In vitro ¹⁹F MRI. All images were acquired on Bruker 11.7 T Biospec using a ¹⁹F/¹H double tuned volume coil. The phantom was comprised of two 5 mm NMR tubes (PFC nanoemulsion without metal with R₁/R₂ = 2.2/3.7 s^–1 and FETRIS with R₁/R₂ = 32.5/170 s^–1) that were embedded in agarose. For ¹⁹F, a GRE pulse sequence was used with parameters TR/TE=15/0.83 ms, NA=256, FOV=4×4 cm², 64×64 matrix, 8 mm thick slices, FA=Ernst angle optimal for FETRIS sample, and acquisition time ~4 min. For ¹H, the GRE parameters were TR/TE 150/2 ms, NA=8, FOV=4×4 cm², 256×256 matrix, 2 mm slices. The ¹⁹F image data was rendered in hot-iron pseudo-color in ImageJ and overlaid onto grayscale ¹H image.

In vivo ¹⁹F MRI. Mouse GL261 glioma cells were labeled with FETRIS ex vivo to a level of ~10¹² F/cell. A second batch of cells was similarly labeled with unmetalated nanoemulsion. Cells (5×10⁶ in 0.4 mL Matrigel) were injected subcutaneously into flanks (left side, no metal; right side, FETRIS) in female syngeneic C57BL/6 mice (8–10 wks old, n=3). After 24 hrs, mice were imaged using 3D ZTE sequence with TR=4 ms, BW=40 kHz, acquisition window 0.8 ms, number of projections 13030, NA=26, FOV=6×6×6 cm³, matrix size 64×64×64, and acquisition time = 23 min. Proton data were acquired using a 2D spin-echo sequence with TR/TE=1500/14 ms, FOV=6×6 cm², and 256×256 matrix. ¹⁹F data were imported into Amira (FEI, Hillsboro, OR) and rendered in color and a grayscale slice from the ¹H data was embedded for anatomical context.

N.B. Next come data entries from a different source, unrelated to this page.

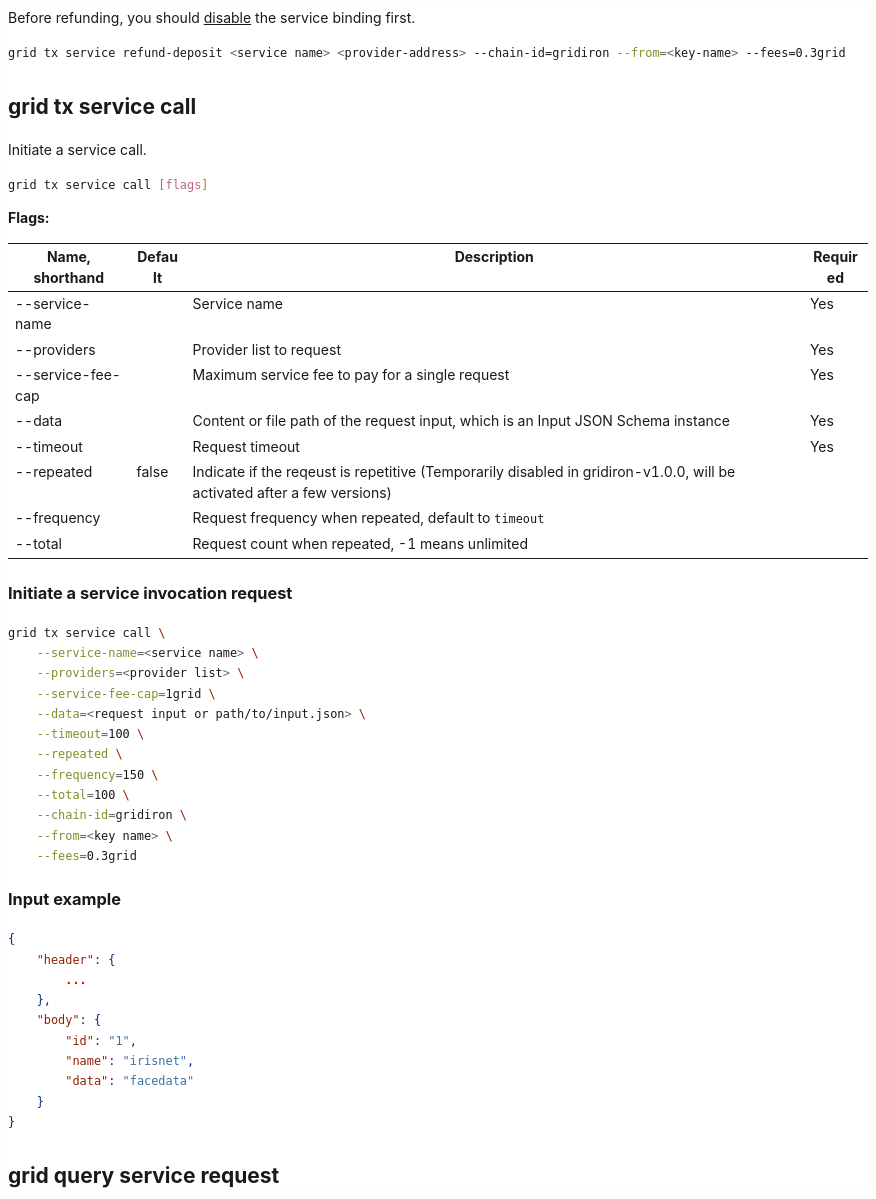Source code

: Before refunding, you should [disable](#grid-tx-service-disable) the service binding first.

```bash
grid tx service refund-deposit <service name> <provider-address> --chain-id=gridiron --from=<key-name> --fees=0.3grid
```

## grid tx service call

Initiate a service call.

```bash
grid tx service call [flags]
```

**Flags:**

| Name, shorthand   | Default | Description                                                                                                            | Required |
| ----------------- | ------- | ---------------------------------------------------------------------------------------------------------------------- | -------- |
| --service-name    |         | Service name                                                                                                           | Yes      |
| --providers       |         | Provider list to request                                                                                               | Yes      |
| --service-fee-cap |         | Maximum service fee to pay for a single request                                                                        | Yes      |
| --data            |         | Content or file path of the request input, which is an Input JSON Schema instance                                      | Yes      |
| --timeout         |         | Request timeout                                                                                                        | Yes      |
| --repeated        | false   | Indicate if the reqeust is repetitive (Temporarily disabled in gridiron-v1.0.0, will be activated after a few versions) |          |
| --frequency       |         | Request frequency when repeated, default to `timeout`                                                                  |          |
| --total           |         | Request count when repeated, -1 means unlimited                                                                        |          |

### Initiate a service invocation request

```bash
grid tx service call \
    --service-name=<service name> \
    --providers=<provider list> \
    --service-fee-cap=1grid \
    --data=<request input or path/to/input.json> \
    --timeout=100 \
    --repeated \
    --frequency=150 \
    --total=100 \
    --chain-id=gridiron \
    --from=<key name> \
    --fees=0.3grid
```

### Input example

```json
{
    "header": {
        ...
    },
    "body": {
        "id": "1",
        "name": "irisnet",
        "data": "facedata"
    }
}
```

## grid query service request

Stable nanoemulsion incorporating iron(III) in the fluorous phase (termed FETRIS) was synthesized. Paramagnetic relaxation enhancement by Fe³⁺ resulted in up to a 70-fold increase in ¹⁹F relaxation rate R₁ compared to non-metalated nanoemulsion tracers. Fe³⁺ was more effective than conventional R₁ enhancers Gd³⁺ and Mn²⁺ (Fig. 1) for same ion concentration. SNR of FETRIS phantom was ~5-fold higher than in identical sample without Fe³⁺ (Fig. 2a). We evaluated the new PFC nanoemulsions in labeled cells and tested the efficacy of these agents for MRI in mice bearing subcutaneous allografts of ¹⁹F-labeled GL261 cells. The ultralow ¹⁹F T₁ of these paramagnetic tracers enabled in vivo cell tracking using a rapid, acoustically silent, three-dimensional zero time-to-echo (ZTE) ¹⁹F MRI pulse sequence (Fig. 2b). We observed ¹⁹F signal in the right injected flank (FETRIS), but not on the left side (no metal).Gd³⁺ and Fe³⁺ are at the heart of T₁- and T₂-based ¹H contrast agents, respectively, but for ¹⁹F MRI, the roles of these metal ions are reversed. Fe³⁺ was the optimal T₁ enhancer for perfluorocarbons, while analogous gadolinium (and manganese) chelates caused severe line broadening, essentially becoming ¹⁹F T₂ agents. Combination of FETRIS with conventional ¹⁹F tracers with different relaxation properties enables contrast-based "multicolor" ¹⁹F MRI for detecting multiple cell populations in vivo, e.g. for monitoring the interaction of host immune cells with injected stem cells or cancer xenografts.We describe FETRIS, a new PFC material that contains chelated iron(III). FETRIS displays greatly reduced ¹⁹F T₁. Overall, the design of biocompatible, fast-T₁ ¹⁹F tracers can greatly boost the sensitivity of ¹⁹F MRI cell tracking, thereby reducing the barriers to widespread adoption of this powerful imaging technique.